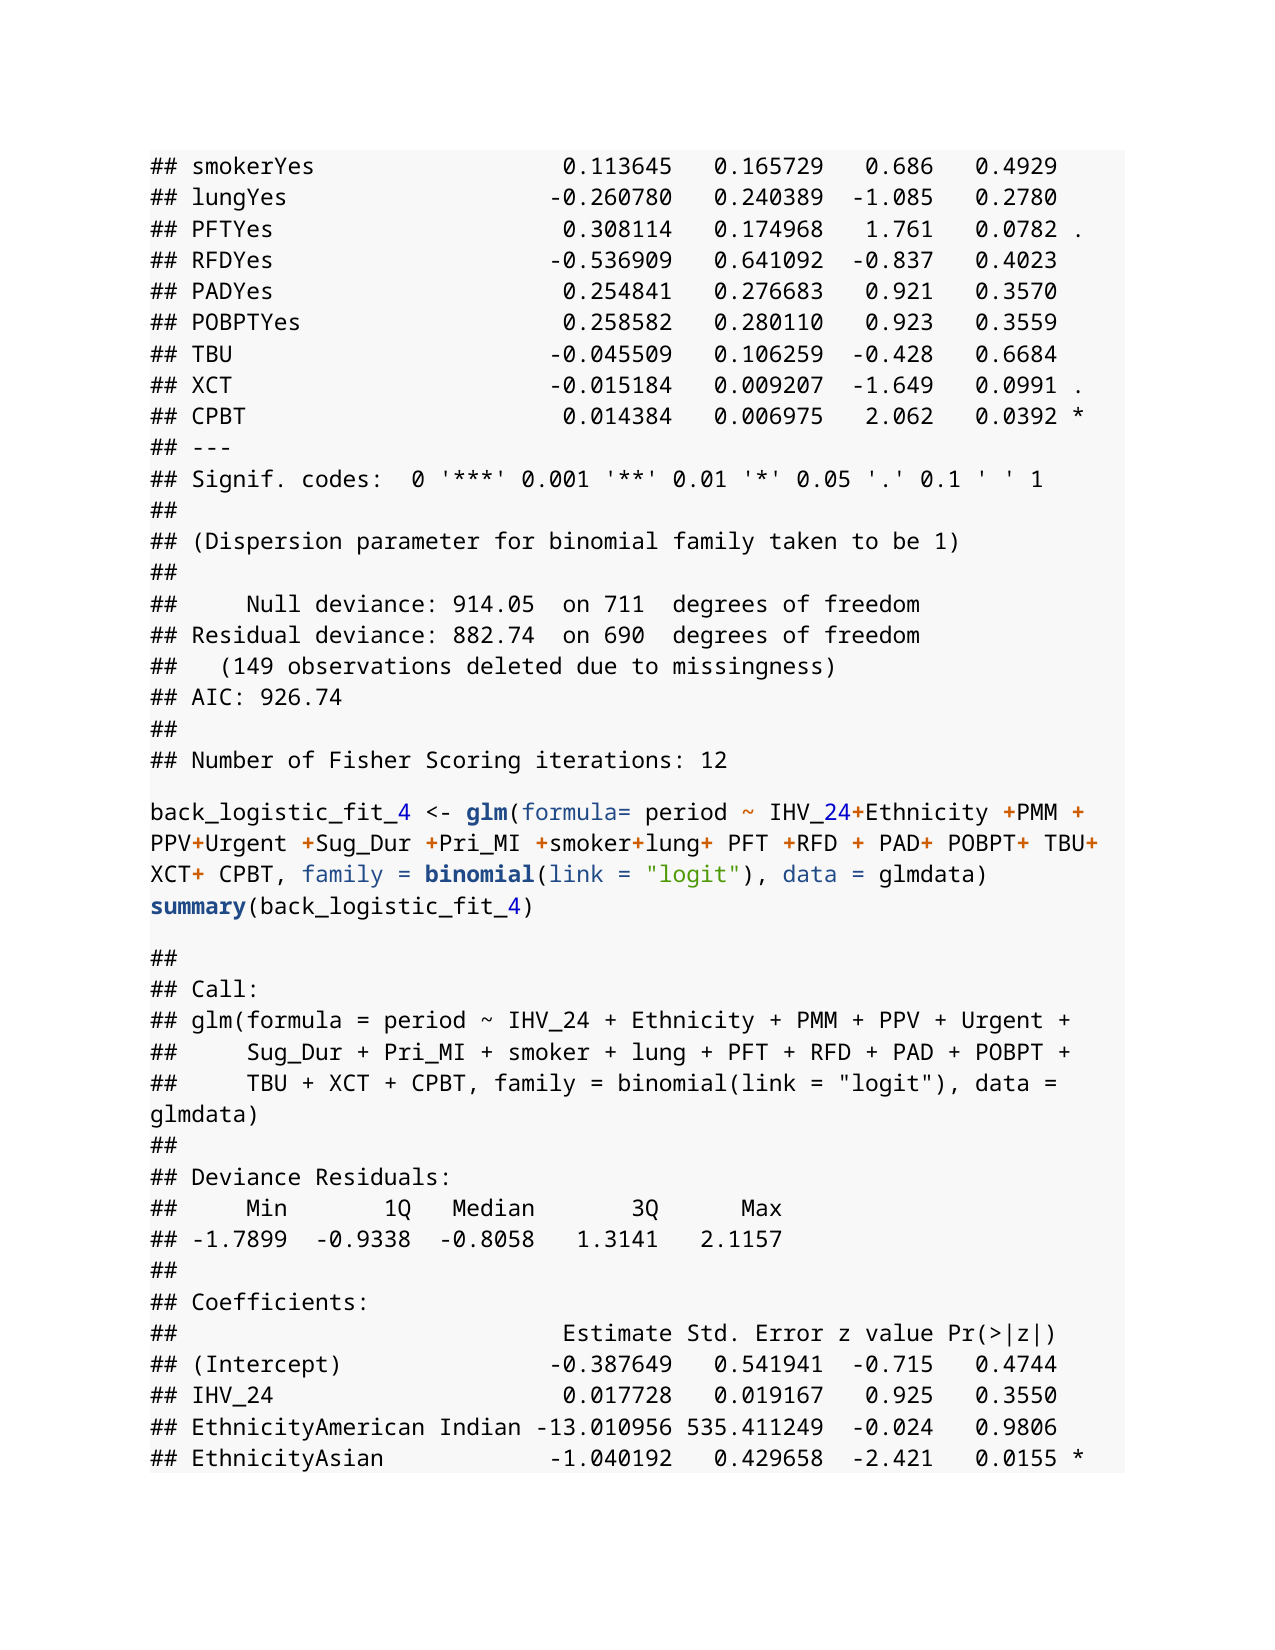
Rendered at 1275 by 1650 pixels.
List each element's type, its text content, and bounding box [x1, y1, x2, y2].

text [150, 942, 1125, 1473]
text back_logistic_fit_4 <- glm(formula= period ~ IHV_24+Ethnicity +PMM + PPV+Urgent +Sug_Dur +Pri_MI +smoker+lung+ PFT +RFD + PAD+ POBPT+ TBU+ XCT+ CPBT, family = binomial(link = "logit"), data = glmdata) summary(back_logistic_fit_4) [150, 796, 1125, 921]
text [150, 150, 1125, 775]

★ ★ ★ ★ ★ ★ ★

▸ **WORK ITEM**: Leave out the pictures and copy the rest of the material above exactly.

▸ **TASK RESULT**:
Rendered at 1275 by 1650 pixels.
List each element's type, its text content, and bounding box [x1, y1, x2, y2].

text [150, 942, 1125, 1473]
text back_logistic_fit_4 <- glm(formula= period ~ IHV_24+Ethnicity +PMM + PPV+Urgent +Sug_Dur +Pri_MI +smoker+lung+ PFT +RFD + PAD+ POBPT+ TBU+ XCT+ CPBT, family = binomial(link = "logit"), data = glmdata) summary(back_logistic_fit_4) [150, 796, 1125, 921]
text [150, 150, 1125, 775]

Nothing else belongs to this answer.